Zuko puffs out his chest, tries to appear larger than he actually is. "I'm a warrior now," he tells Uncle, even with echoes of weakling circling in his thoughts, in both his father's and Azula's voices. "Soon I'll be able to join you in Ba Sing Se."

 _Let me prove myself_ , he thinks. _Let me show my father that I am not weak, that my soulspots don't make me weak. Let me be worth something in Father's eyes._

Uncle Iroh laughs, but his smile doesn't reach his eyes. "Not too soon," he says, and bends down. He touches Zuko's arm, not quite hitting his soulspot, but enough for Zuko to feel the warmth of his touch spreading across his skin like a wildfire. "I see you have a soulspot. That is a blessing, my nephew."

Zuko shrugs, bashful and looks away. "It's okay, I guess," he mumbles, and Uncle smiles.

"Soulspots are a beautiful thing, nephew," Uncle Iroh says, and he grips Zuko's shoulder, firm and solid, but there's a tremor in his hand. "Do you know why, my child?"
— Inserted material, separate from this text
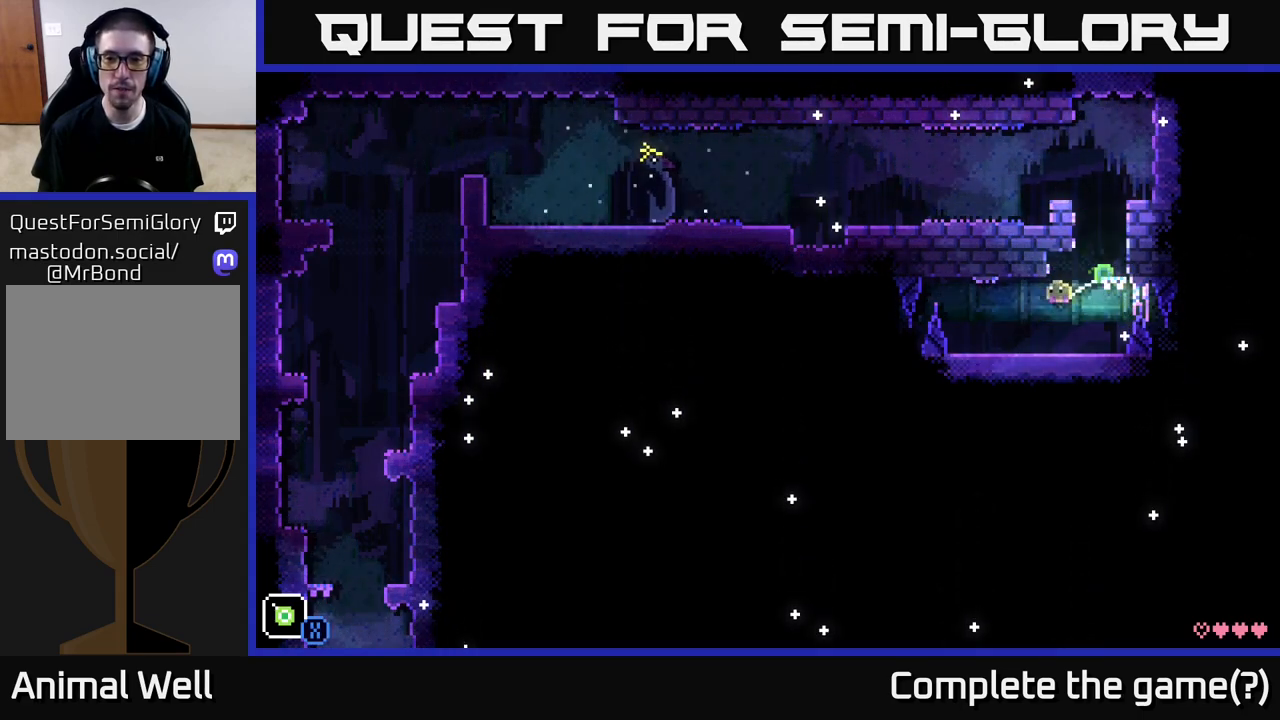
{"buttons": [], "left_stick": "center", "right_stick": "center", "events": [[117, "left_stick", "left"], [283, "X", "down"], [350, "left_stick", "center"], [467, "X", "up"]]}
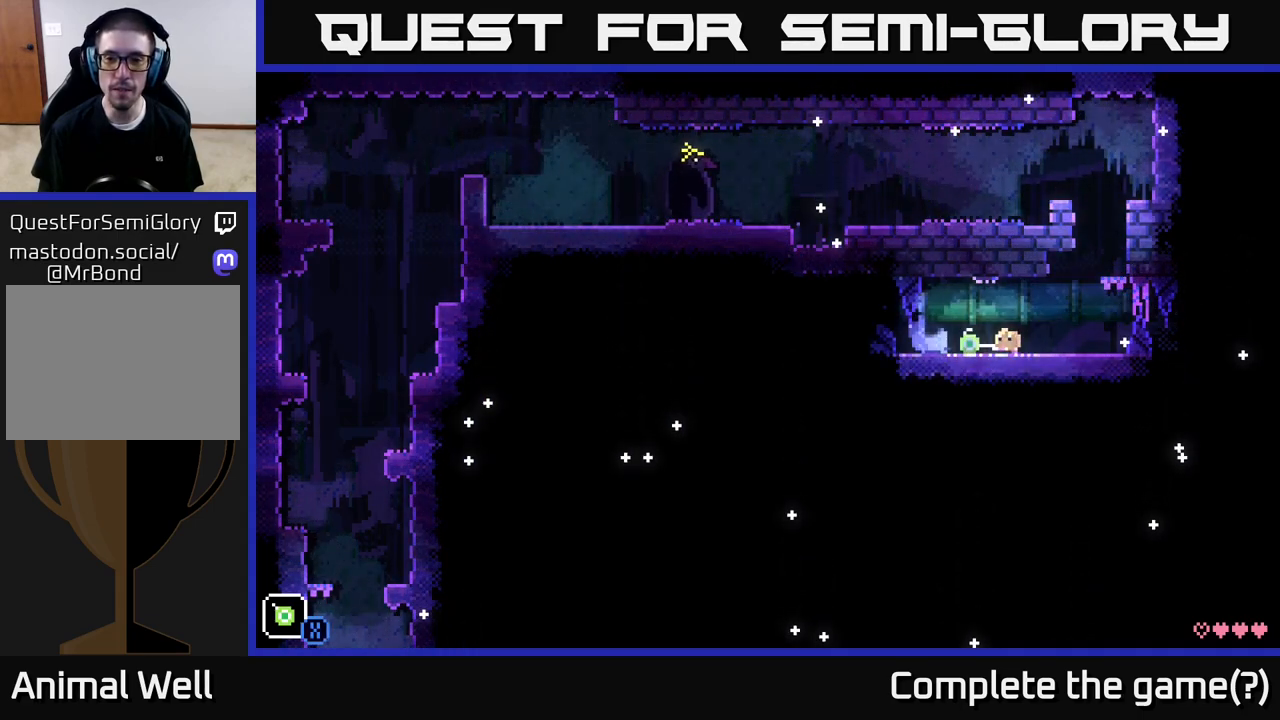
{"buttons": [], "left_stick": "center", "right_stick": "center", "events": [[17, "left_stick", "left"], [150, "A", "down"], [183, "left_stick", "center"], [217, "X", "down"], [300, "A", "up"], [383, "X", "up"]]}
Zuko looks at his mother, but her smile directed at him is strained, her eyes still tense. She nods, encouragingly, and Zuko looks back to his eyes, meets his gaze with the same golden eyes, and frowns. "I don't know," is what he says, and Uncle Iroh just laughs.

"It means you have a life worth living," Uncle says, thumb brushing along the exposed skin of his collarbone. "It means there's something always worth fighting for, even if that thing isn't quite tangible yet. I want you to remember that, even if I am not here. That you have something worth living for."

"Iroh," his mother interjects, but his Uncle waves her off with a dismissive, yet not unkind, hand.

"He needs to understand," Uncle Iroh says. He looks at Zuko, meets him with that firm gaze. "Tell me you understand, Zuko. Tell me you won't forget."

"I won't," he quips, even if that little seed of doubt within him still grows. "I won't forget."

"Good," his Uncle says, and pats him once on the head before standing back up. There's a strange glint in his Uncle's eyes, something he can't quite place, and he notes how he can't stop staring at the light mark on Zuko's arm. Before he can say anything though, his Uncle smiles. "Never forget. Your soulmate will give you strength."

As his mother and Uncle walk away, Zuko watches. His Uncle is limping slightly, favoring his left calf, but there's a smile on his face as he chats with his mother. Ursa is still quiet, still tense, and she's cupping her throat where her vine lays against skin. It's a marvel how she still clings to it to this day, even after being married and losing her soulmate, how much the pull of a soulmark lingers even after the other half is gone. The power it holds in the bond, the strength it carries in a simple colorful mark on skin. He touches his own soulspot, the one on his arm that still tingles with heat, and hopes his are enough to give him the strength to continue forward, the same way his uncle and mother have.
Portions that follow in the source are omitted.